» Exercise
Reproduce the rows below, starting at the beginning and ending with the line that contains "состоянию.Подсветка номера". Leave out the pictures.

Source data
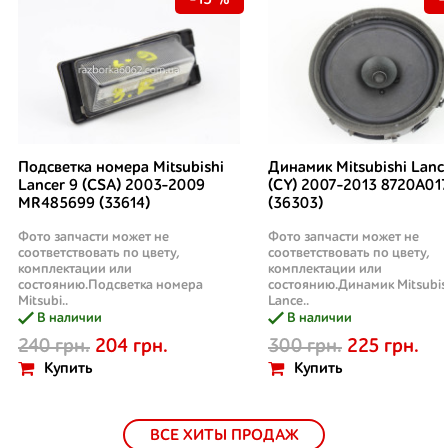
-15 %
-
Подсветка номера Mitsubishi
Динамик Mitsubishi Lanc
Lancer 9 (CSA) 2003-2009
(CY) 2007-2013 8720A01
MR485699 (33614)
(36303)
Фото запчасти может не
Фото запчасти может не
соответствовать по цвету,
соответствовать по цвету,
комплектации или
комплектации или
состоянию.Подсветка номера
состоянию.Динамик Mitsubis
Mitsubi..
Lance..
В наличии
В наличии
240 грн.
204 грн.
300 грн.
225 грн.
Купить
Купить
ВСЕ ХИТЫ ПРОДАЖ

» Output
-15 %
-
Подсветка номера Mitsubishi
Динамик Mitsubishi Lanc
Lancer 9 (CSA) 2003-2009
(CY) 2007-2013 8720A01
MR485699 (33614)
(36303)
Фото запчасти может не
Фото запчасти может не
соответствовать по цвету,
соответствовать по цвету,
комплектации или
комплектации или
состоянию.Подсветка номера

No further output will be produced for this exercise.